Les miliciens du rail portaient en permanence capuches et manteaux verts. Leurs prénoms, première lettre, un W. De sacrés loulous. Vraiment.
Pas facile de trouver de bons éléphants mitrailleurs en cette saison. Mina visite la Région Libre du Nord Tarn, recrutant pour la Milice Bi.
Les vivres commençaient à sérieusement manquer. Nourriture, eau, munitions et caleçons propres.

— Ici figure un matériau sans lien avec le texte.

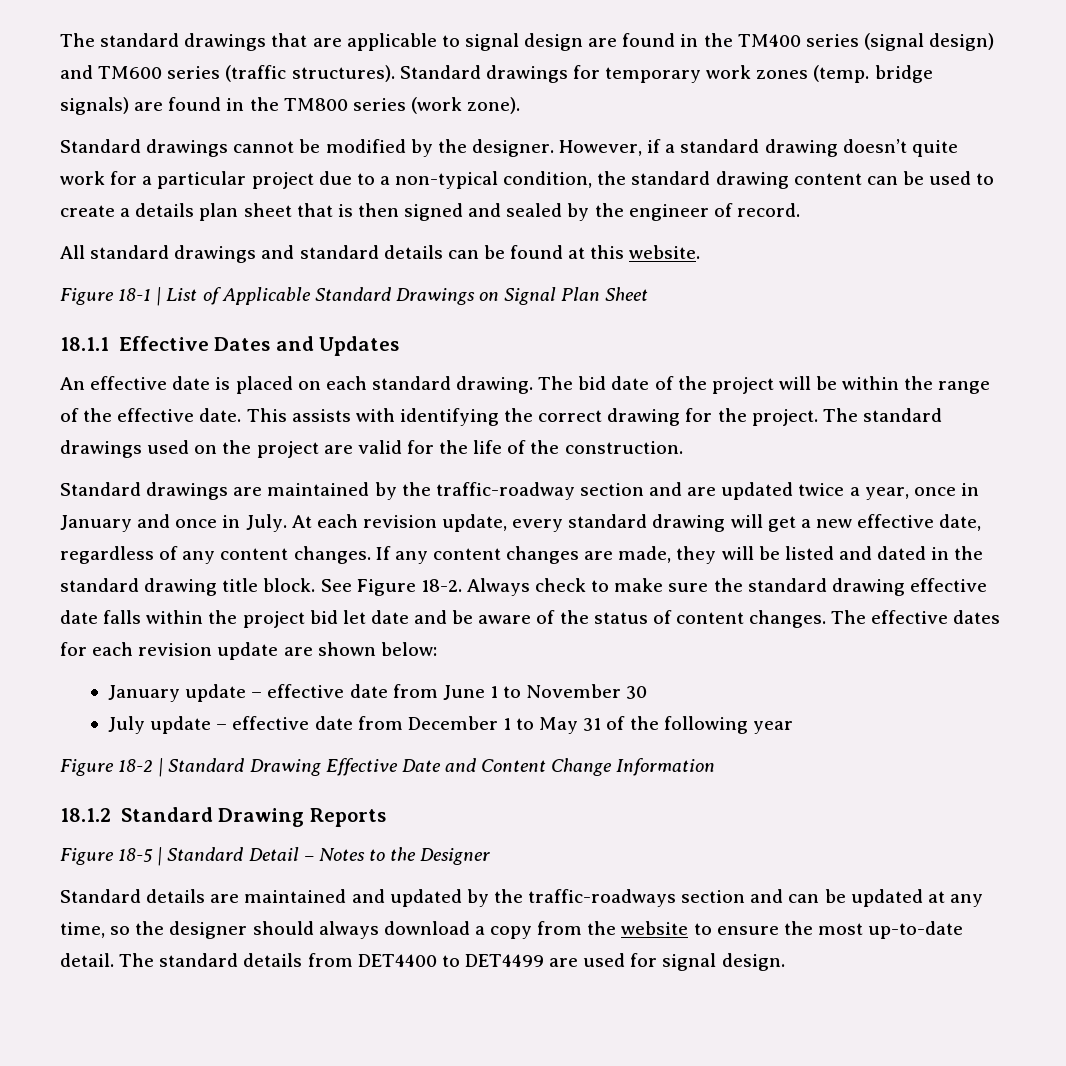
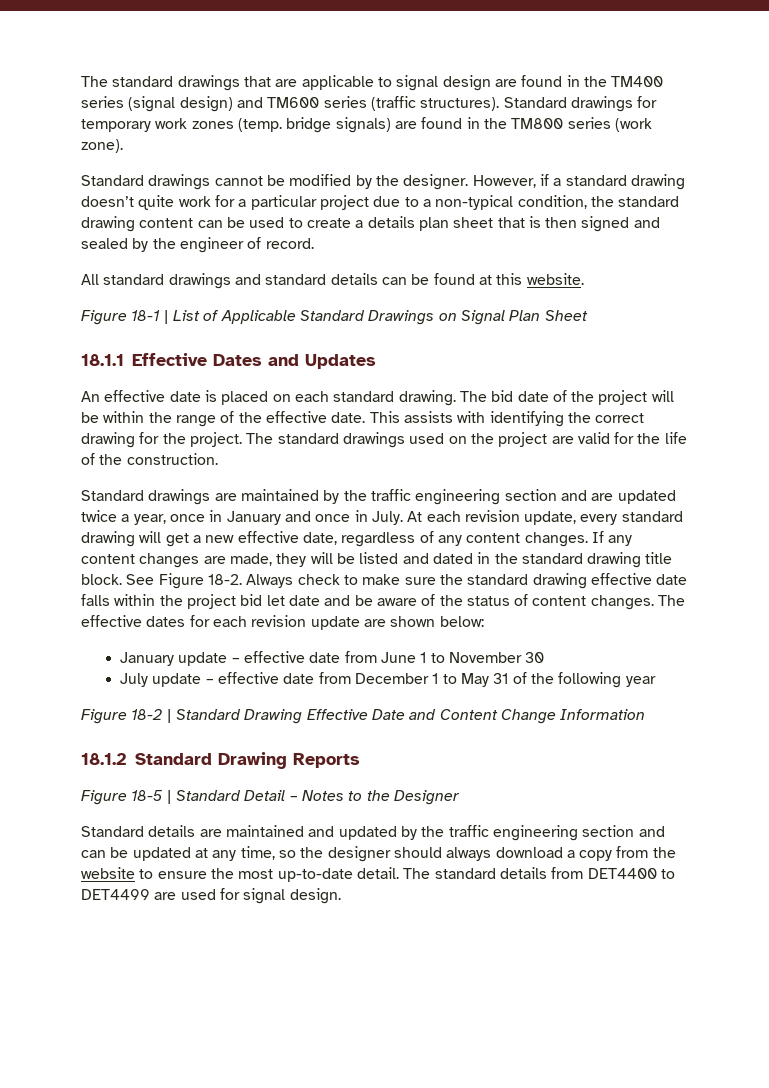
[435,482,575,500] traffic-roadway -> [370,489,501,505] traffic engineering
[528,889,677,907] traffic-roadways -> [448,825,578,841] traffic engineering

Mina, sur la brèche.
Et, illustre, l’homme à la tête de chat referme, paisiblement, le grand livre de sa, chaotique, jeunesse. t.co/Jh82UyINdy
Carver, décidant de ne pas décider, reste sous la couette. Mina bouquine. Igor cuisine. Œuf, bacon, grenade. Les pieds se frôlent, sourires.
Pour échapper aux grenades biologiques, s’enduire de monoï. Insister aux embranchements glaireux. Ne pas débattre de sujets politiques, nus.
Plus tard. L’hôtel à l’abandon. La piscine toujours vide. Carreaux brisés, herbes folles. Hiver nucléaire. Dans le grand salon, Igor, Mina.
Le gomi, partout, et personne pour le trier, l’entasser, le compiler, le régénérer. Igor, son nouvel arc, entraînement. Suivent accidents.